JAMAPublished online June 20, 2018.

Donald M. Berwick, MD, MPPMartha E. Gaines, JD, LLM

Knock, knock.”

“Who’s there?”

“HIPAA.”

“HIPAA, who?”

“I’m sorry, but I cannot disclose that.”

Clinicians and patients alike will laugh at this, but behind the laughter are anger and frustration. The Health Insurance Portability and Accountability Act (HIPAA), a law created to protect patients, has borne with it serious obstacles to effective care. How did this happen? What went wrong on the road to protecting privacy?

Passed in 1996, HIPAA was not originally a privacy law at all. Its primary intent was to assure “portability”: continuity of health insurance coverage as individuals changed jobs. In fact, the privacy part of the law was very brief. Congress had been debating a Patients’ Bill of Rights for some time, which was to include privacy rights as well as the right to sue insurers for wrongful denial of coverage; but Congress failed to pass such legislation. This prompted the Department of Health and Human Services (HHS) to create the privacy regulations governing transfer of records (paper or electronic) containing personal health information (PHI), designed to ensure patient safety and prevent insurance companies from using that information to manipulate coverage.

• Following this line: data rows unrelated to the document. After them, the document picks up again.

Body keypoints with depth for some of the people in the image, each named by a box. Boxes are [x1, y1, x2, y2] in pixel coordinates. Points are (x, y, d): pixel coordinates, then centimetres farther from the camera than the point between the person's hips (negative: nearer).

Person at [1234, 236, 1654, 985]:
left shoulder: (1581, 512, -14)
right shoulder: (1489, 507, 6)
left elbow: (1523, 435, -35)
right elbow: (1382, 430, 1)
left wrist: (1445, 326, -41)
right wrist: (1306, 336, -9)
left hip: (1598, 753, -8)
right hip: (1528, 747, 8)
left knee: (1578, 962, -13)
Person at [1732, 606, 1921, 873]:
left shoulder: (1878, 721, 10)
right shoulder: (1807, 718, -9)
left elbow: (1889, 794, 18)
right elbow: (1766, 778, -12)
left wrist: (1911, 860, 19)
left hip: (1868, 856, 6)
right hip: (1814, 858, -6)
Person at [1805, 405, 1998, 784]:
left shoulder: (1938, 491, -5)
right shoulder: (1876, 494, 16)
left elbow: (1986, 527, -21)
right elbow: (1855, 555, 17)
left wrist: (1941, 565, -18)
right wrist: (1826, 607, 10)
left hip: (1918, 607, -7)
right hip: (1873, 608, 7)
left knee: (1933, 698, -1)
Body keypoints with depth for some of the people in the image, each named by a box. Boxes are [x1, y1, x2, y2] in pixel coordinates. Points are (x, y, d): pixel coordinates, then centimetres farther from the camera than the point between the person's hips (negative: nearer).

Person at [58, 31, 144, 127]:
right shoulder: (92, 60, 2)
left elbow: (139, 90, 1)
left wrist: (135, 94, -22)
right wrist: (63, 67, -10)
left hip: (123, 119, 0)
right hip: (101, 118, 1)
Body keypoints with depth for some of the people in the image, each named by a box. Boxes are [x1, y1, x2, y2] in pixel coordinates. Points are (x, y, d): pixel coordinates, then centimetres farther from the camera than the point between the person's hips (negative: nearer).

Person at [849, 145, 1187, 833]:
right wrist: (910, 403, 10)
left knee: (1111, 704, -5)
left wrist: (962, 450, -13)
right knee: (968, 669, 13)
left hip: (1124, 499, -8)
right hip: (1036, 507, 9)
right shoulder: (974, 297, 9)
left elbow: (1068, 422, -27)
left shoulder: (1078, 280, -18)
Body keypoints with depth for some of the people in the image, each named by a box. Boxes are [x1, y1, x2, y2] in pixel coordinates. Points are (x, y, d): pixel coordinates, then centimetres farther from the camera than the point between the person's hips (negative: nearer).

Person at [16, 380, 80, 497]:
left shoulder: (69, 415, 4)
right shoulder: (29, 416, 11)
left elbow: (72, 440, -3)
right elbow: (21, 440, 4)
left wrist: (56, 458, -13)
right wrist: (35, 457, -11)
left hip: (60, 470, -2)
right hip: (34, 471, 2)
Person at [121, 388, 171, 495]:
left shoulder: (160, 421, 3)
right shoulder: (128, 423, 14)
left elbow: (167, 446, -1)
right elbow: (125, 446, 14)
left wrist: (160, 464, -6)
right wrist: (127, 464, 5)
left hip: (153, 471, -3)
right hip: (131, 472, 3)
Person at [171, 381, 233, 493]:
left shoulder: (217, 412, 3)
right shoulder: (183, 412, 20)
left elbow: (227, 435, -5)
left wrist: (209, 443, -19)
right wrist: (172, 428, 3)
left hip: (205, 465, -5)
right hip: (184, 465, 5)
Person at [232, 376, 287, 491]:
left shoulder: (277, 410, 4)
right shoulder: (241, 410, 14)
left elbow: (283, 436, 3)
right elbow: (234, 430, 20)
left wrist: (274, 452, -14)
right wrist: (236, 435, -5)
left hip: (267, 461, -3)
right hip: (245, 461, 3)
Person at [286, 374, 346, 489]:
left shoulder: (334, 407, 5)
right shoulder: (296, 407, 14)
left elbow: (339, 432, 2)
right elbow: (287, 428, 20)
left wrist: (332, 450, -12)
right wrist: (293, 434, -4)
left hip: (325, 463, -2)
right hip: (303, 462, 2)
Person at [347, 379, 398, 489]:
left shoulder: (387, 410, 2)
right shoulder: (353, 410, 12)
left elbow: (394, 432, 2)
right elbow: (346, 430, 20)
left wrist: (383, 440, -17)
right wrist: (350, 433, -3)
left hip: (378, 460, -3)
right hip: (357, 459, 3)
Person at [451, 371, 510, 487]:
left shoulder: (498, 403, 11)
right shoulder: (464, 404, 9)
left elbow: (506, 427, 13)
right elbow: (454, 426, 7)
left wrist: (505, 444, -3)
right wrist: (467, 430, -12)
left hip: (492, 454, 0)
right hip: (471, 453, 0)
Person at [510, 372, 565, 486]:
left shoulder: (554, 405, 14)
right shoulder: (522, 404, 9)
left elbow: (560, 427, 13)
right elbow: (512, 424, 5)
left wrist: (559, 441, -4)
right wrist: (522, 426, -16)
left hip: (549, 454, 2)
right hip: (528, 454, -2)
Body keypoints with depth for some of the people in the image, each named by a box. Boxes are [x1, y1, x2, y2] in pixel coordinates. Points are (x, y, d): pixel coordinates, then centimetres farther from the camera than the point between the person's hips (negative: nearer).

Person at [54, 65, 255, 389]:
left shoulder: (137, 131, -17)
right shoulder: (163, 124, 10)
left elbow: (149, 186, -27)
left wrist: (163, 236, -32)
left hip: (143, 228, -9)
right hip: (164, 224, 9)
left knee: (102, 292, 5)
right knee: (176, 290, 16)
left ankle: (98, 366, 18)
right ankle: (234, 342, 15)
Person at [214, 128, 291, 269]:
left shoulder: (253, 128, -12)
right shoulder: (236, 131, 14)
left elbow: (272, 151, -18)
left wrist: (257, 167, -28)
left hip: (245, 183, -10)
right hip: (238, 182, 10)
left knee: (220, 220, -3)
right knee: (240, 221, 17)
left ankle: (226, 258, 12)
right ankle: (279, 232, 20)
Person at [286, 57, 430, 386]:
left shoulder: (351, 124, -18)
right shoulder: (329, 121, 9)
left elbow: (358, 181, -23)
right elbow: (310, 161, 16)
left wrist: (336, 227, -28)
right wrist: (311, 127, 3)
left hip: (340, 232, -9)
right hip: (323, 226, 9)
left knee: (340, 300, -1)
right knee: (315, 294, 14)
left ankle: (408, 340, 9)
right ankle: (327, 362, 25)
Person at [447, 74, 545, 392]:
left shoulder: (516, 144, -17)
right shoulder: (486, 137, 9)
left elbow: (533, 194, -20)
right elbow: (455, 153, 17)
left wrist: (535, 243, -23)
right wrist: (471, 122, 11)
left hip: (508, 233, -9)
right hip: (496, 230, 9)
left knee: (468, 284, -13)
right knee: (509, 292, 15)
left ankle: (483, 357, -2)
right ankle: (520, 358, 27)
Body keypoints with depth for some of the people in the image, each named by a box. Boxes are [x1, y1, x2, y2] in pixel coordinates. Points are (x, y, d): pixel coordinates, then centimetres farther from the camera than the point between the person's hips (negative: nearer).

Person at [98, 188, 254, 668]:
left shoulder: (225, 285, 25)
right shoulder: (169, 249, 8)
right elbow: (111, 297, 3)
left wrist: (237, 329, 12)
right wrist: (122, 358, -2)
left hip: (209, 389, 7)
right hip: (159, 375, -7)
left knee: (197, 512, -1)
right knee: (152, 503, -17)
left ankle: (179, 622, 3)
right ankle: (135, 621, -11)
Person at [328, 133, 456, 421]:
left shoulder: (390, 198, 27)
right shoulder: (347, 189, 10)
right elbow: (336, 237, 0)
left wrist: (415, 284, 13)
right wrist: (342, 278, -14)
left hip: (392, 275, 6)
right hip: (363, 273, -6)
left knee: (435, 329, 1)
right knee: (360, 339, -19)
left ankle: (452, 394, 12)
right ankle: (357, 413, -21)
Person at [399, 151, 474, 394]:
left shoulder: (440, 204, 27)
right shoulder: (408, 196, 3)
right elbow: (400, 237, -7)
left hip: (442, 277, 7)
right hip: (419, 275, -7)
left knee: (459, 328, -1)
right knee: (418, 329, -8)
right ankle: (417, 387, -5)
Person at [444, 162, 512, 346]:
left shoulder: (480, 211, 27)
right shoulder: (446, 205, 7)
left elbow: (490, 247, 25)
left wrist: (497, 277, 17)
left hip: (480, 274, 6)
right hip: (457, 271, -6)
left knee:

The regulations that compose the HIPAA Privacy Rule are complex and voluminous. (The 2013 update alone, regarding electronic medical records and e-health, is 563 pages long.1) However, these regulations coalesce around one simple rule: clinicians and health care organizations may not disclose PHI without patient permission unless that information is being used for treatment, payment, or health care operations. For these purposes, patient permission is assumed. In addition, organizations must release records to patients who ask for them and to HHS for enforcement purposes.